Attendu que les époux (...) soutiennent aussi l'existence d'une violation de l'article 6 par. 1 (art. 6-1) de la Convention (...) qui veut qu'une sanction ne peut intervenir qu'après audition de celui dont les droits sont contestés ou qui est accusé d'une infraction pénale;

Mais attendu que l'article 668 CGI ne conteste en rien les droits de celui qui a acquis un bien et que cet acquéreur n'est accusé d'aucune infraction;

Que le texte se borne à attribuer à l'Etat un privilège dans le but d'assurer le paiement des impôts;

Que point n'est donc besoin comme le voudraient les époux (...) de les autoriser à justifier du juste prix qu'ils ont payé et de l'absence de toute dissimulation de prix de leur part;

Attendu enfin que les époux (...) affirment qu'ils seraient victimes d'une mesure discriminatoire interdite par l'article 14 (art. 14) de la Convention (...)

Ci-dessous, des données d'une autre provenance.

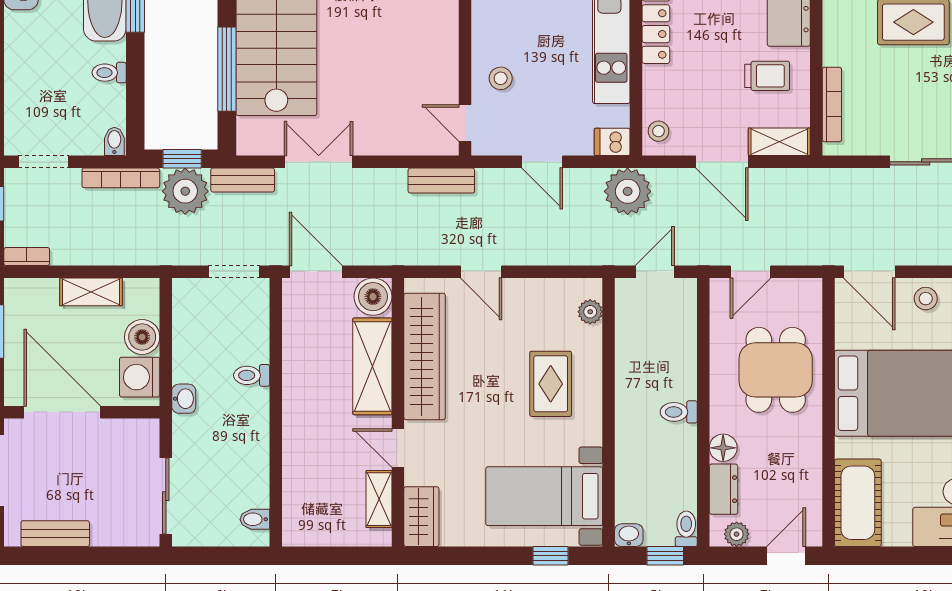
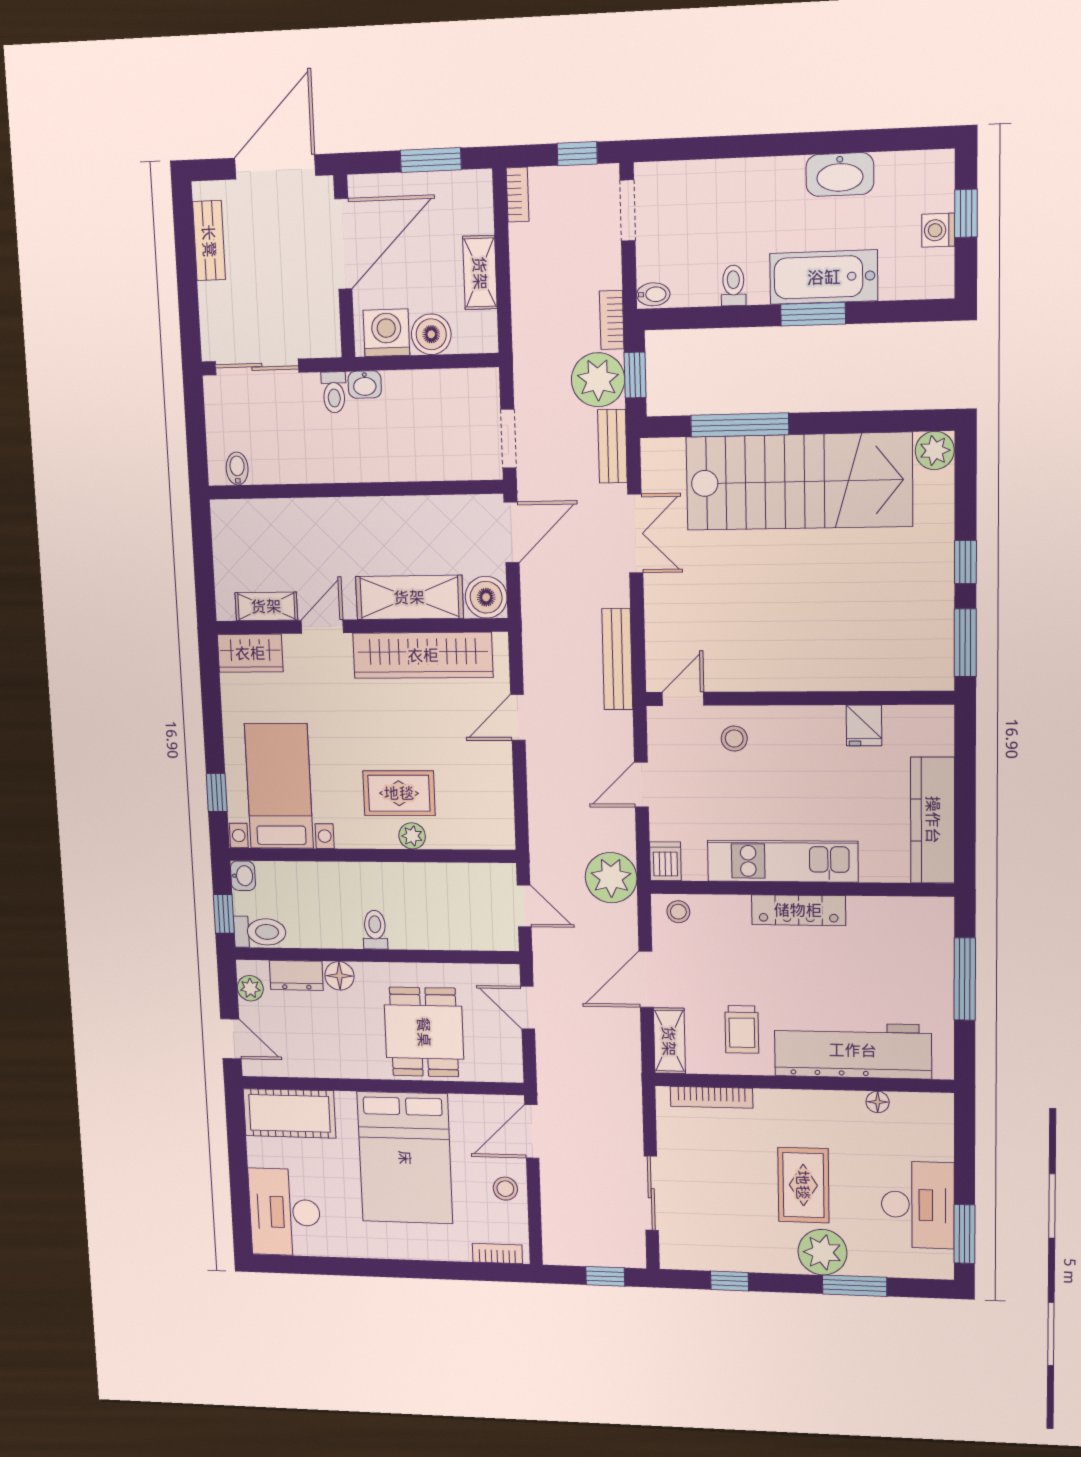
bookcase: (121, 178) -> (612, 320), width x0.64
bench: (441, 181) -> (617, 659), width x1.36
plant: (590, 312) -> (412, 836), moved
dining table: (776, 370) -> (424, 1032), turned 90
toilet: (252, 375) -> (334, 392), moved, turned 180
toilet: (686, 529) -> (260, 932), width x1.37, depth x1.39

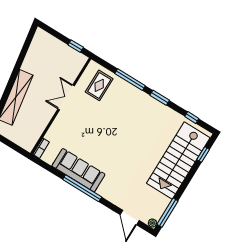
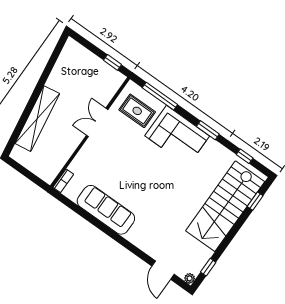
window: (130, 80) -> (160, 96), moved
rug: (99, 85) -> (137, 111), turned 90
corner sofa: (134, 104) -> (177, 136), added
window: (82, 188) -> (109, 232), removed
window: (167, 213) -> (208, 267), width x0.46

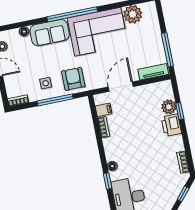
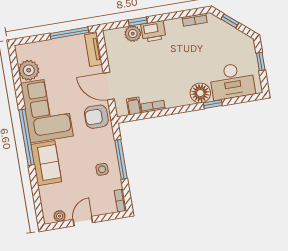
floor lamp: (24, 32) -> (44, 191), removed
armchair: (73, 79) -> (96, 117), moved
floor lamp: (112, 166) -> (200, 93), width x1.89, depth x1.89

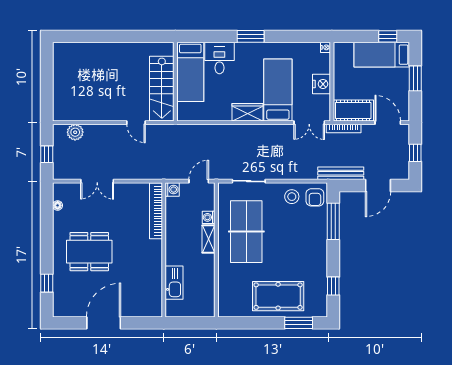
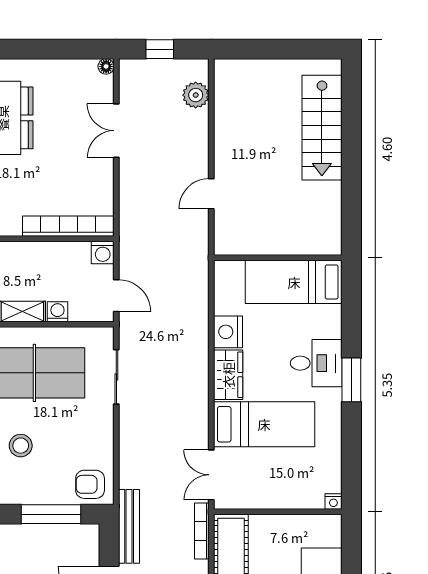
desk: (219, 58) -> (316, 363), moved
nightstand: (322, 84) -> (228, 332), moved, turned 90
stairs: (162, 89) -> (322, 128), moved, turned -90
stool: (292, 197) -> (21, 446), moved
floor lamp: (58, 205) -> (106, 66), moved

Que la mesure serait discriminatoire par rapport à d'autres acheteurs de propriétés voisines à un prix quasiment identique et à l'égard desquels l'administration fiscale n'a pas recouru à l'exercice de son droit de préemption;

Mais attendu que les services fiscaux ont liberté totale d'exercer leur droit de préemption comme ils l'entendent;

Qu'aucun élément du dossier ne permet de prétendre que l'Etat se serait laissé guider par des considérations de race,

de nationalité, de langue, d'opinion politique ou encore par les autres critères prévus par l'article 14 (art. 14) de la Convention;

(...)"

2. La procédure devant la cour d'appel de Colmar

13. Le 23 janvier 1981, Mme Hentrich et son époux interjetèrent appel devant la cour de Colmar. Le 4 décembre 1981, le conseiller de la mise en état leur enjoignit de conclure pour le 5 février 1982.

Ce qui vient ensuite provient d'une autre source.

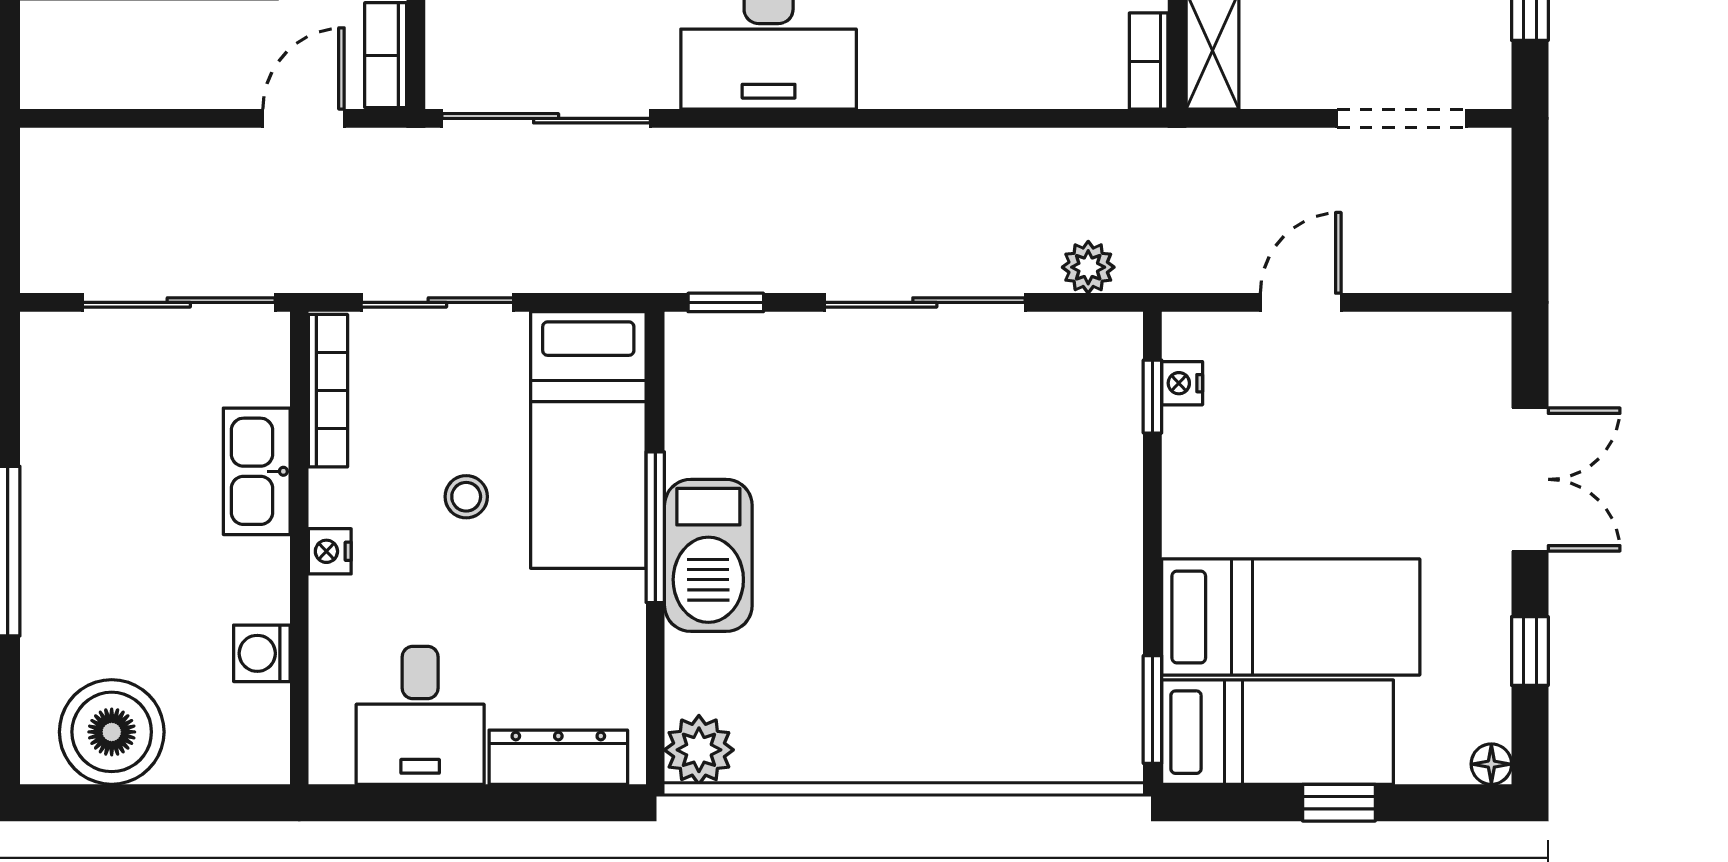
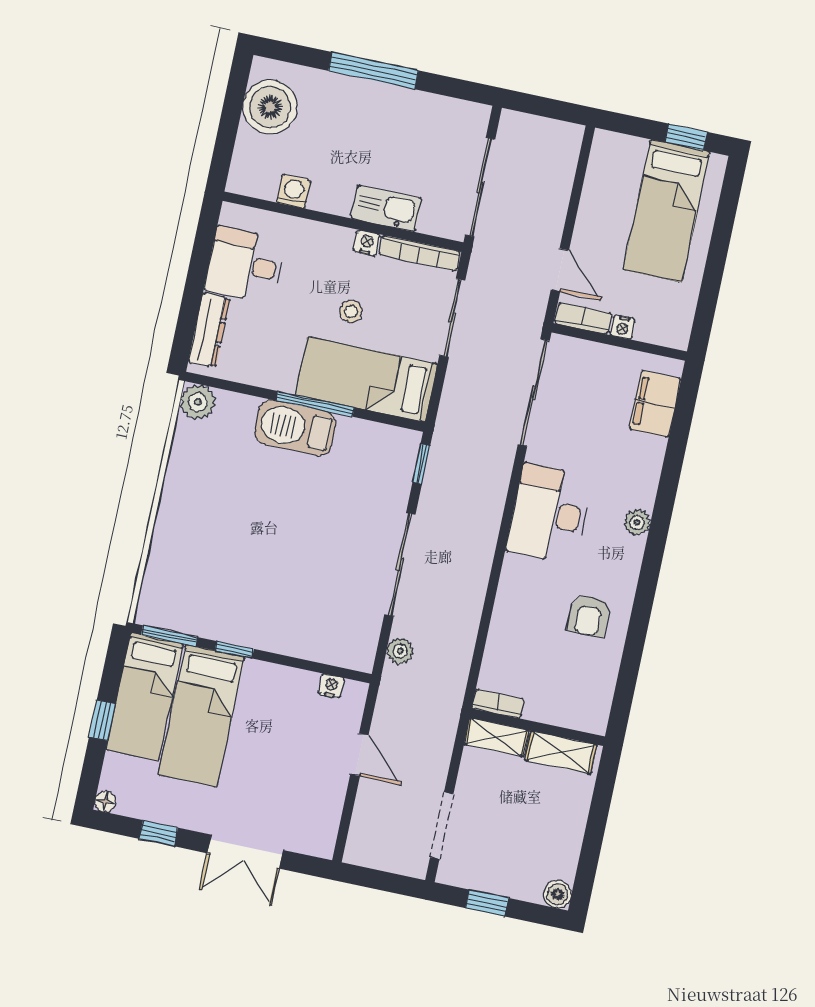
window: (1152, 397) -> (234, 650), moved
nightstand: (330, 551) -> (367, 243), moved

Après avoir obtenu une prorogation jusqu'au 7 mai, les intéressés soumirent le 29 avril 1982 des conclusions reprenant l'argumentation développée en première instance. Ils complétaient leur grief de traitement discriminatoire en signalant l'existence d'un autre terrain qui aurait pu selon eux faire l'objet d'une préemption, et en reprochant à l'administration des impôts d'avoir choisi la procédure exceptionnelle de préemption au lieu de la procédure de droit commun de redressement fiscal. Ils faisaient aussi valoir que la décision d'exercer le droit de préemption ne comportait pas la motivation exigée par l'article 3 de la loi n° 79-587 du 11 juillet 1979 (paragraphe 22 ci-dessous).

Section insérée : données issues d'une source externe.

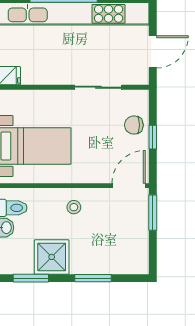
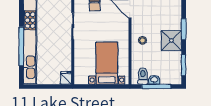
shower: (52, 257) -> (171, 40), moved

14. L'administration déposa son mémoire le 3 février 1983; le conseiller de la mise en état l'y avait invitée le 5 novembre 1982. Le délai de réplique fixé au 5 mai 1983 pour les époux fut reporté au 3 juin puis au 7 octobre. Ils formulèrent leurs conclusions le 19 septembre 1983. La clôture de la procédure d'appel fut prononcée le 6 janvier 1984.

15. La cour d'appel de Colmar tint une audience le 21 janvier 1985 et rendit son arrêt le 19 février 1985. Confirmant la date fixée par les premiers juges comme point de départ du délai d'exercice du droit de préemption, elle débouta les appelants pour les raisons ci-après:

"Attendu qu'il y a lieu de rejeter le moyen tenant à l'illégalité de l'acte du 5 février 1980 pour absence de la motivation exigée par l'article 3 de la loi n° 79-587 du 11 juillet 1979, compte tenu de ce que ce moyen n'apparaît pas suffisamment sérieux pour constituer une question préjudicielle de nature administrative, alors qu'apparemment ledit acte énonce le fondement juridique et la raison de fait qui ont déterminé l'administration à exercer la préemption;

Attendu que, pour le surplus, la cour entend adopter sans la moindre réserve les excellents motifs par lesquels les premiers juges ont écarté les moyens relatifs d'une part à l'abus de pouvoir dont se serait rendu coupable l'administration en agissant dans un but spéculatif et d'autre part à la violation par l'article 668 du code général des impôts de plusieurs principes fondamentaux définis par la Convention (...)"

3. La procédure devant la Cour de cassation

16. La requérante et son époux formèrent un pourvoi en cassation le 13 juin 1985, et déposèrent un mémoire ampliatif le 13 novembre suivant.

Ils formulaient deux moyens, tirés le premier du non-respect du délai d'exercice du droit de préemption et le second de la violation des articles 1 du Protocole n° 1 et 6 paras. 1 et 2 de la Convention (P1-1, art. 6-1, art. 6-2).